WORK TO COMPLETE:
Transcribe the following entries letter for letter, without the pictures.

DATA UNDER STUDY:
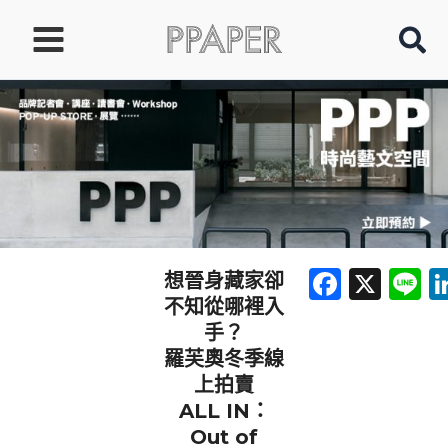
跳
至
主
要
內
容
Faceb
X
L
想晉身藏家卻
不知從哪裡入
手？
羅芙奧冬季線
上拍賣
ALL IN：
Out of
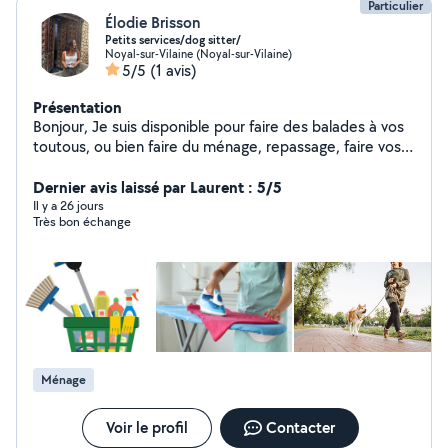
Particulier
Élodie Brisson
Petits services/dog sitter/
Noyal-sur-Vilaine (Noyal-sur-Vilaine)
5/5
(1 avis)
Présentation
Bonjour, Je suis disponible pour faire des balades à vos
toutous, ou bien faire du ménage, repassage, faire vos
courses, du babysitting
Dernier avis laissé par Laurent : 5/5
Il y a 26 jours
Très bon échange
Ménage
Voir le profil
Contacter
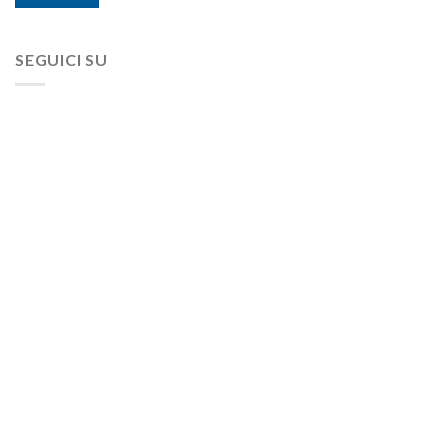
SEGUICI SU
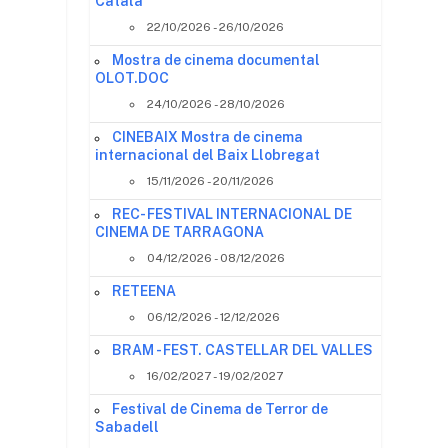
Català
22/10/2026 - 26/10/2026
Mostra de cinema documental
OLOT.DOC
24/10/2026 - 28/10/2026
l
CINEBAIX Mostra de cinema
internacional del Baix Llobregat
15/11/2026 - 20/11/2026
REC- FESTIVAL INTERNACIONAL DE
CINEMA DE TARRAGONA
04/12/2026 - 08/12/2026
RETEENA
06/12/2026 - 12/12/2026
BRAM - FEST. CASTELLAR DEL VALLES
16/02/2027 - 19/02/2027
Festival de Cinema de Terror de
Sabadell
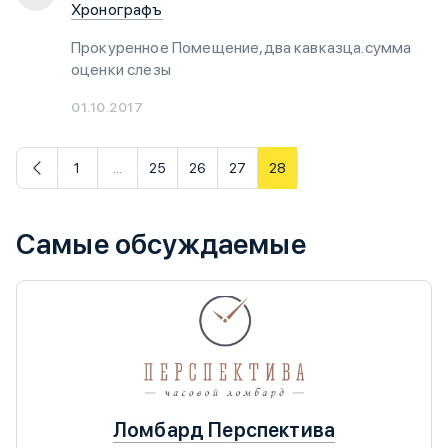
Хронографъ
Прокуренное Помещение,два кавказца.сумма
оценки слезы
01.10.2017
1
...
25
26
27
28
Самые обсуждаемые
Ломбард Перспектива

TASK RESPONSE:
跳
至
主
要
內
容
Faceb
X
L
想晉身藏家卻
不知從哪裡入
手？
羅芙奧冬季線
上拍賣
ALL IN：
Out of
Particulier
Élodie Brisson
Petits services/dog sitter/
Noyal-sur-Vilaine (Noyal-sur-Vilaine)
5/5
(1 avis)
Présentation
Bonjour, Je suis disponible pour faire des balades à vos
toutous, ou bien faire du ménage, repassage, faire vos
courses, du babysitting
Dernier avis laissé par Laurent : 5/5
Il y a 26 jours
Très bon échange
Ménage
Voir le profil
Contacter
SEGUICI SU
Català
22/10/2026 - 26/10/2026
Mostra de cinema documental
OLOT.DOC
24/10/2026 - 28/10/2026
l
CINEBAIX Mostra de cinema
internacional del Baix Llobregat
15/11/2026 - 20/11/2026
REC- FESTIVAL INTERNACIONAL DE
CINEMA DE TARRAGONA
04/12/2026 - 08/12/2026
RETEENA
06/12/2026 - 12/12/2026
BRAM - FEST. CASTELLAR DEL VALLES
16/02/2027 - 19/02/2027
Festival de Cinema de Terror de
Sabadell
Хронографъ
Прокуренное Помещение,два кавказца.сумма
оценки слезы
01.10.2017
1
...
25
26
27
28
Самые обсуждаемые
Ломбард Перспектива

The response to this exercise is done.